Thursday ~ August 25th, 2011 at 12:19 am
Rick
if (A) we should selling lots of bonds while yields are low in order to make cheap investments and (B) be doing lots of QE — assuming AD shortfall is a problem and QE addresses it — which buys back the same bonds, then putting (A) and (B) together isn’t this the same as just spending money into circulation (except that it goes to contractors first instead of bond-buyers)? If so, why does MMT seem to have such a worse reputation than the combination of debt-financing and QE?
Thursday ~ August 25th, 2011 at 11:23 am
Friedman's Ghost
Am I the only one that see the Nike swoosh?!?! I for one feel better look at the graph that way…
Monday ~ October 24th, 2011 at 12:45 pm
Pete
According to Zero Hedge, countries outside of the U.S. dumped 74 billion dollars in U.S. Treasuries, most of it over the weekend:
“Over the weekend, we observed the perplexing sell off of $56 billion in US Treasurys courtesy of weekly disclosure in the Fed’s custodial account (source: H.4.1) and speculated if this may be due to an asset rotation, under duress or otherwise, out of bonds and into stocks, to prevent the collapse of the global ponzi (because when the BRICs tell the IMF to boost its bailout capacity you know it is global). We also proposed a far simpler theory: “the dreaded D-day in which foreign official and private investors finally start offloading their $2.7 trillion in Treasurys with impunity (although not with the element of surprise – China has made it abundantly clear it will sell its Treasury holdings, the only question is when), has finally arrived.” In hindsight the Occam’s Razor should have been applied. Little did we know 5 short days ago just how violent the reaction by China would be (both post and pre-facto) to the Senate decision to propose a law for all out trade warfare with China. Now we know – in the week ended October 12, a further $17.7 billion was “removed” from the Fed’s custodial Treasury account, meaning that someone, somewhere is very displeased with US paper, and, far more importantly, what it represents, and wants to make their displeasure heard loud and clear. (Source)

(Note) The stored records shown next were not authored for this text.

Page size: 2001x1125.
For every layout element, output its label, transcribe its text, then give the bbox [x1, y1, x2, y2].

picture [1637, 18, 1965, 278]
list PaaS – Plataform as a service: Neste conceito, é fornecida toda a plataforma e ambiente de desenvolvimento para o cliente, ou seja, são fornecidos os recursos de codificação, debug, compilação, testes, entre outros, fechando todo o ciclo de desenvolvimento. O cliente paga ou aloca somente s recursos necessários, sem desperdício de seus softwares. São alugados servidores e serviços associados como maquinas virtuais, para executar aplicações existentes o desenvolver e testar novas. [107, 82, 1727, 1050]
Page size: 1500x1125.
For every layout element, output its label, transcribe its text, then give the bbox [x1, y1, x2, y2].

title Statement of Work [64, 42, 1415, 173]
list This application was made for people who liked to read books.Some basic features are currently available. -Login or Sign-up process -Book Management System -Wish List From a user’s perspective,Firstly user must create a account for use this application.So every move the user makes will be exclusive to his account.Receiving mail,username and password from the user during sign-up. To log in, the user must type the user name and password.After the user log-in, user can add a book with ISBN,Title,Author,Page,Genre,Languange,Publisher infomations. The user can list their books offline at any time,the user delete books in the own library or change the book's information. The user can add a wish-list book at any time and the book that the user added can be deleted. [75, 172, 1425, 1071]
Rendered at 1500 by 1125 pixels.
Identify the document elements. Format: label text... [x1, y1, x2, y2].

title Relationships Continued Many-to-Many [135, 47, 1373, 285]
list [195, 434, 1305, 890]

Undoubtedly, the Chinese and other countries have recently discovered that Italy and Greece, with smaller debt to income ratios than the United States, are less riskier and carry a higher rate of return. This is because, unlike the US, the Rothschild/Rockefeller bond rating agencies have trashed their country’s debt ratings, forcing them to pay a much higher interest rate than U.S. Treasuries. Hey, if you take the risk, you might as well earn the reward!